U.S. Secretary of State Mike Pompeo said American companies are “becoming aware” of human rights abuses in the Chinese province of Xinjiang as he reiterated his call for them to reconsider doing business there.
During an interview with Fox News on August 2, he also said that the United States would soon take action against Chinese software companies and warned a Chinese trade deal with Iran would “destabilize” the Middle East.
Pompeo told Fox that Xinjiang Production and Construction Corps (XPCC), which was sanctioned on July 31 by the Treasury Department, had “deep connectivity” to Western businesses, including U.S. companies. Pompeo said XPCC was involved in cotton production.
“I don’t think companies — some brand names here in America — want to be connected to what is taking place there,” he told Fox.
The action freezes any U.S. assets of the company and officials, and prohibits Americans from doing business with them. American clothing brands import significant amounts of cotton from China.
Pompeo accused the Chinese Communist Party of doing “terrible, terrible things” to the Uyghurs, the Muslim Turkic ethnic group living in Xinjiang, including carrying out sterilizations and forced abortions.
He added that American companies are “starting to become more aware” of what is happening in Xinjiang and of the “challenges this presents to their brand.”
“I think all across the world for an awful long time we didn’t recognize the threats posed to freedom, the authoritarian nature of the regime there, and so we let things go on that we shouldn’t,” he said.
The U.S. secretary of state said the latest rounds of sanctions has put Chinese firms operating in Xinjiang “on notice” that they must change their behavior.
Pompeo’s comments come amid a deterioration of relations between the United States and China over a host of issues — from human rights abuses, spying, and intellectual property theft to Beijing’s response to the coronavirus outbreak.

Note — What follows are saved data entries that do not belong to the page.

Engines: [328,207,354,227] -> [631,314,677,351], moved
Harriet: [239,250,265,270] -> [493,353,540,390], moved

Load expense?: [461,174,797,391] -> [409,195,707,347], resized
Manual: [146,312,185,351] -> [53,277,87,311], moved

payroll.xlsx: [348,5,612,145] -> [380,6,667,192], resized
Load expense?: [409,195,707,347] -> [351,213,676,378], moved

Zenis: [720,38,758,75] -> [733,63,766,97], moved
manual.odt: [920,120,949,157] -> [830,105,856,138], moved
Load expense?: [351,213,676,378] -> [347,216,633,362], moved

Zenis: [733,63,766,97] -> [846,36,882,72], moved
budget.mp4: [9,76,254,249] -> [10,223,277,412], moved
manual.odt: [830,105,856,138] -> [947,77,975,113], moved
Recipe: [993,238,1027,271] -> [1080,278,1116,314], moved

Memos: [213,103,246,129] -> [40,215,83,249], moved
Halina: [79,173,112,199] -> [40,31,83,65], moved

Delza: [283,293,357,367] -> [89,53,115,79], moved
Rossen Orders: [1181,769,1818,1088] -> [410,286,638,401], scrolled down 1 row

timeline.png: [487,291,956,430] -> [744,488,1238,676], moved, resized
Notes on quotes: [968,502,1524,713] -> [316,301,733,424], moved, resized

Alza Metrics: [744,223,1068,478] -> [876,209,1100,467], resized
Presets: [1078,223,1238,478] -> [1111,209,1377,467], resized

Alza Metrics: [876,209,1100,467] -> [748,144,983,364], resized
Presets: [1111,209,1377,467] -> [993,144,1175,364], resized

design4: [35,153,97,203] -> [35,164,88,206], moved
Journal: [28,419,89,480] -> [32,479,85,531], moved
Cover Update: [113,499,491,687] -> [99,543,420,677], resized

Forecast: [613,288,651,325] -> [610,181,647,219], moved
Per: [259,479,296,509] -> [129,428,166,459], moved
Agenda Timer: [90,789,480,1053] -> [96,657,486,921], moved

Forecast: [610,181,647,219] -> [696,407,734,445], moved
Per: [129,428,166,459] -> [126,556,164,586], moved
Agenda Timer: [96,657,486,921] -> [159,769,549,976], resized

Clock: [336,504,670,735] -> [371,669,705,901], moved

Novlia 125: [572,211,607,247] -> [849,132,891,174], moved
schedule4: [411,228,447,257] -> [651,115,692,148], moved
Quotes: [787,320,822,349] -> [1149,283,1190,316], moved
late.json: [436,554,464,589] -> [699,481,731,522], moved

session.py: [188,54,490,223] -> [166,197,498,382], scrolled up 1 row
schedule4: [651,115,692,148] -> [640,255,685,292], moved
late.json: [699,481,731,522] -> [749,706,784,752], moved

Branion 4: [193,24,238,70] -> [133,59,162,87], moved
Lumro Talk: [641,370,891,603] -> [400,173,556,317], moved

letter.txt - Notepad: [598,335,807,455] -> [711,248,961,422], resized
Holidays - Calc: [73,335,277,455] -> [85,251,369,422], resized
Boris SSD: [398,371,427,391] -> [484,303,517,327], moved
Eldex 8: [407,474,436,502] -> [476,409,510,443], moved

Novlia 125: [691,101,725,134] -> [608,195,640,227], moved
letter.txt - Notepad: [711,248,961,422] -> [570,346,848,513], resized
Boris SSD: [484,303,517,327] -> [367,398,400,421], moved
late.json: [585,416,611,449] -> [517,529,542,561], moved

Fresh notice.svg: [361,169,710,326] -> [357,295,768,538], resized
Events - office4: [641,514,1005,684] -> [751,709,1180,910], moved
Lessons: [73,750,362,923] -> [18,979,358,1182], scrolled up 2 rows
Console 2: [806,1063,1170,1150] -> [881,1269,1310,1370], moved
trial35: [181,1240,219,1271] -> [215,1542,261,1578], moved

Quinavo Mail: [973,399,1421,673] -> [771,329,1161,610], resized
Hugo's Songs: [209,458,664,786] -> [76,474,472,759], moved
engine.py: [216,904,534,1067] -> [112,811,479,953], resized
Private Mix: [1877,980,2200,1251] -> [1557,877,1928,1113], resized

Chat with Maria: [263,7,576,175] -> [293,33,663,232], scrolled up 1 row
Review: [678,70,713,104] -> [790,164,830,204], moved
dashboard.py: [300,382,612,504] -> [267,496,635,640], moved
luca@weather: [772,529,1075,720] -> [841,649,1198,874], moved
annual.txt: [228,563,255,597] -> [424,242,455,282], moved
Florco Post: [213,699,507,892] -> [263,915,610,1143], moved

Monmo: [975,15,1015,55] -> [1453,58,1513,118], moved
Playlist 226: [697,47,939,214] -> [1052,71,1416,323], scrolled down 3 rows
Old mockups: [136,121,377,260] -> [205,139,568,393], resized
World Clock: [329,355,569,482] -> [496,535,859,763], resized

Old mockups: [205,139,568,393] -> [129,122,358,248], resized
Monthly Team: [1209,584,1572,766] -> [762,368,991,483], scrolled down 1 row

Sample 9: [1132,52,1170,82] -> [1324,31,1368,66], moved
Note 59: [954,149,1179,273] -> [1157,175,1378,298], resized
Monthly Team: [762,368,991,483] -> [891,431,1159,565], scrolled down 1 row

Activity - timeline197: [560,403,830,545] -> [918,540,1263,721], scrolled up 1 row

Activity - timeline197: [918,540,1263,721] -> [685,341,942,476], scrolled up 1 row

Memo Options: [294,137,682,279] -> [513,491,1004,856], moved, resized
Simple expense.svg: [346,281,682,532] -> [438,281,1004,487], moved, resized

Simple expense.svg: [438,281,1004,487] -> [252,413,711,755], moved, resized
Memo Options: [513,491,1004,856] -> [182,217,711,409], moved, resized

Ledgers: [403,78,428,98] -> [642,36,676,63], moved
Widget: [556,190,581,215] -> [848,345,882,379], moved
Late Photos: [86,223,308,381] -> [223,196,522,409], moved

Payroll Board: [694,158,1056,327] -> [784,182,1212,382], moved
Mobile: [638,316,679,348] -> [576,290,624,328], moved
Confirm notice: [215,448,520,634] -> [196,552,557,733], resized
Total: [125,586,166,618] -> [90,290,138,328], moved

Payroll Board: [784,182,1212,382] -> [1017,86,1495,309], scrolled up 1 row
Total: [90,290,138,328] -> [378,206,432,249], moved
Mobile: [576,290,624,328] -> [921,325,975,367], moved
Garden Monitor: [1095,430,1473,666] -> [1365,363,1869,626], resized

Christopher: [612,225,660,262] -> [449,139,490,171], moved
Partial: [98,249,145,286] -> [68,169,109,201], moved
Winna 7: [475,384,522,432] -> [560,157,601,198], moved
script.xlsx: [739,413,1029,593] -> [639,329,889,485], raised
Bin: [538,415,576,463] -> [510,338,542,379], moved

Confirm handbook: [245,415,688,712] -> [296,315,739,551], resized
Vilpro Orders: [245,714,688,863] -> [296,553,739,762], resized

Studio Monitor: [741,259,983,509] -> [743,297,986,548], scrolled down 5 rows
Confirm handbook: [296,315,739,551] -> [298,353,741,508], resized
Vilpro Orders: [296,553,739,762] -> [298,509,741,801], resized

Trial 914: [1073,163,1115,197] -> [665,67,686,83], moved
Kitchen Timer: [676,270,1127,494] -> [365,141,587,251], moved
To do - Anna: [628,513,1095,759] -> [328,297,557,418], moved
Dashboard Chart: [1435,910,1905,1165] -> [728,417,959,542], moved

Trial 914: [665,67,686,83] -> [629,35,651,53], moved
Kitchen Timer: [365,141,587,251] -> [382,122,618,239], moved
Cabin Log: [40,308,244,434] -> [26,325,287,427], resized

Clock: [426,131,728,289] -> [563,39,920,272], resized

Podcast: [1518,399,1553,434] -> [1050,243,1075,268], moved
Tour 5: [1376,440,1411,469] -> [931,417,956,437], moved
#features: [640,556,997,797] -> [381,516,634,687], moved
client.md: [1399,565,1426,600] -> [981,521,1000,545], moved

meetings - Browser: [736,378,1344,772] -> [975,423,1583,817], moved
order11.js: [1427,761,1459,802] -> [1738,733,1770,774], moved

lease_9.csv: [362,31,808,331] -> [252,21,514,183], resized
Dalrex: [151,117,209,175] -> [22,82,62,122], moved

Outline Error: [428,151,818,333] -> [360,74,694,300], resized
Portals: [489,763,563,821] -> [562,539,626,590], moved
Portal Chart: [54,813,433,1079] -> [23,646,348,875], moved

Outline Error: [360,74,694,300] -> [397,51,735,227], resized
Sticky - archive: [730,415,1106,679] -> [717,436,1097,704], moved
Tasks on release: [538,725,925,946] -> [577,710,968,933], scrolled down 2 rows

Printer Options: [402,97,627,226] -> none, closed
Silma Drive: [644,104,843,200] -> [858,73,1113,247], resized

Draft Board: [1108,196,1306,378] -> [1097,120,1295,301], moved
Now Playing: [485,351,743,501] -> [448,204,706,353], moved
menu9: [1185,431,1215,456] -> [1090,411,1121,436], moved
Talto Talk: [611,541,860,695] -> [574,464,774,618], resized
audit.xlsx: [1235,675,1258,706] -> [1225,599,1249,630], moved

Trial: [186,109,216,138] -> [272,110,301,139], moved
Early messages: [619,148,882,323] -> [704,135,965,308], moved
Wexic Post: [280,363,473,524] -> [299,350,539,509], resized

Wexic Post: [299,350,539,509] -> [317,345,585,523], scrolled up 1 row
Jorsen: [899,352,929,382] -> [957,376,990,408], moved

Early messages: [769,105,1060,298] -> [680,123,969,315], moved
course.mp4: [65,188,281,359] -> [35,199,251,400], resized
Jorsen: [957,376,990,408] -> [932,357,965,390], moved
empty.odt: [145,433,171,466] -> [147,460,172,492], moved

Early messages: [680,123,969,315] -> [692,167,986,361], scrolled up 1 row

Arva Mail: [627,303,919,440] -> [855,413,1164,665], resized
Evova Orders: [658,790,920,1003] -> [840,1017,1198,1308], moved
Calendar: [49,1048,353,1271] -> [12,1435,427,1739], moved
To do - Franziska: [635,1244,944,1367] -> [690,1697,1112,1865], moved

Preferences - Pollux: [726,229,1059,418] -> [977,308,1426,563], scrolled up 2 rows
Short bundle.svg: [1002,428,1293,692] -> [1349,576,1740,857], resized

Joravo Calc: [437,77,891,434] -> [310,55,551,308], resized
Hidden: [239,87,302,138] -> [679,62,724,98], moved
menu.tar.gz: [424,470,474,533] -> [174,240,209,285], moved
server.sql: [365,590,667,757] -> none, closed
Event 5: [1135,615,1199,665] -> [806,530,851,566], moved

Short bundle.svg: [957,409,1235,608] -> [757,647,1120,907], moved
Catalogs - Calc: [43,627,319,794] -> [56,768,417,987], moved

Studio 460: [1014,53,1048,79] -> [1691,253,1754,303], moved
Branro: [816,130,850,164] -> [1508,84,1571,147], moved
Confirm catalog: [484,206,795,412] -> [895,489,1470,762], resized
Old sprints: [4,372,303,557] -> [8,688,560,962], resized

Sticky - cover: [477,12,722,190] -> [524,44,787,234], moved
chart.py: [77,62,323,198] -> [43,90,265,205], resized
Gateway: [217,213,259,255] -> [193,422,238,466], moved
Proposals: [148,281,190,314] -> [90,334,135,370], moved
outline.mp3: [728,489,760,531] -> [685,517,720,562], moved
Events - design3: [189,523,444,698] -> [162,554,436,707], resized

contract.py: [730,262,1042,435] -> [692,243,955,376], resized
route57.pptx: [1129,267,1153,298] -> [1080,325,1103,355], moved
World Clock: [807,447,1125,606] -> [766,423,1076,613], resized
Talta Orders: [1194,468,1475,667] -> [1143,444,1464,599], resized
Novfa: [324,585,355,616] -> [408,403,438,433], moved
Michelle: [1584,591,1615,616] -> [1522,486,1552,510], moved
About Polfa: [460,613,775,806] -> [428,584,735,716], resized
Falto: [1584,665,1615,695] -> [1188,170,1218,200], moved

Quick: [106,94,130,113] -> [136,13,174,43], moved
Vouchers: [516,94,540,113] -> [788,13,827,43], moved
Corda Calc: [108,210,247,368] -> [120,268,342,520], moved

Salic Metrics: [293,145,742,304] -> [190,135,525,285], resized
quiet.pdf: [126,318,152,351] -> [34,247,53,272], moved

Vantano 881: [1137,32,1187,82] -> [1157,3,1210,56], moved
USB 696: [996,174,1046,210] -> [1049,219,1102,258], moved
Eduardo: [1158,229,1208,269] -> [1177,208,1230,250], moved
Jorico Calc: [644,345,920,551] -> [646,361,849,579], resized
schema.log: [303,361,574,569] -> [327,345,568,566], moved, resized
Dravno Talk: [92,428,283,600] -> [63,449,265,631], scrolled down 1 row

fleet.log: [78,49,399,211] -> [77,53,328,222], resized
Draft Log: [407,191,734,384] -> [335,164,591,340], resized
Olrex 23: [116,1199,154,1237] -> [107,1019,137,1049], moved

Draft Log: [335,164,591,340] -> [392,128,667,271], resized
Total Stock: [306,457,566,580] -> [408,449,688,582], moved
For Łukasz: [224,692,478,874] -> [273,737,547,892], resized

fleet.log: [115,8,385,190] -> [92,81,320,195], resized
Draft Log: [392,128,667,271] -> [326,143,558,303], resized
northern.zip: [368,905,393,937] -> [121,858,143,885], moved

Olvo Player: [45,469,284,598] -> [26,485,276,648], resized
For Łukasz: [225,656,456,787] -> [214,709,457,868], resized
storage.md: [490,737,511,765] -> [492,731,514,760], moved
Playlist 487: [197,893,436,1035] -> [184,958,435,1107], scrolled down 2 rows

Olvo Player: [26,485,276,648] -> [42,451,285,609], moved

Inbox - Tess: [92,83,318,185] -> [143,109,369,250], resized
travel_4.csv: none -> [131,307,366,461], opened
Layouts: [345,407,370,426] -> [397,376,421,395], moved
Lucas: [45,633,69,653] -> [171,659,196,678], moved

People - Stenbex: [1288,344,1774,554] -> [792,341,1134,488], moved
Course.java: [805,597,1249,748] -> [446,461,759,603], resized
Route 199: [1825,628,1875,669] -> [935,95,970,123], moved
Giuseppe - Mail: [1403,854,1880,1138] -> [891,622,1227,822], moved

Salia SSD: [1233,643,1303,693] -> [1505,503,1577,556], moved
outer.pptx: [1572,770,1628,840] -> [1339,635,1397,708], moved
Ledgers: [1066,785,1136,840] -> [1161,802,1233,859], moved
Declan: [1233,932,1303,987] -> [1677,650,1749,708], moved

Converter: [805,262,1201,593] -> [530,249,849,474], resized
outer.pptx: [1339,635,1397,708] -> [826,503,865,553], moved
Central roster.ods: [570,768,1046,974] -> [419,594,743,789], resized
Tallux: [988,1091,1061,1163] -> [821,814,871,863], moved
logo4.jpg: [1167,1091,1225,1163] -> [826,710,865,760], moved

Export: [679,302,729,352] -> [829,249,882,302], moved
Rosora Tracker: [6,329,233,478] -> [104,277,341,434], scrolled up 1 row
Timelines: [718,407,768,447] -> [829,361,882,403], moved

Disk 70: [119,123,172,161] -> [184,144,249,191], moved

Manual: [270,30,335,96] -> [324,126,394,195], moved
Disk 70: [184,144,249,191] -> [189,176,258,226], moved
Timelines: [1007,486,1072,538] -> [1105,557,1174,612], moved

He told Fox News that President Donald Trump will “take action in the coming days” on Chinese software companies that are feeding data directly to the Beijing government, posing a risk to U.S. national security.
He gave no further details.
Trump said on July 31 that he would soon issue an order for the popular social-media platform TikTok to be banned in the United States.
Turning to Iran, Pompeo denounced reports that Beijing and Tehran are close to signing a $400 billion economic and security deal.
He said United States sanctions against Iran would be applied to Chinese state firms, warning that Tehran’s access to money and weapons “only compounds” risks for the region.
“I think countries in the Middle East should see this for what it is. China’s entry into Iran will destabilize the Middle East,” he said.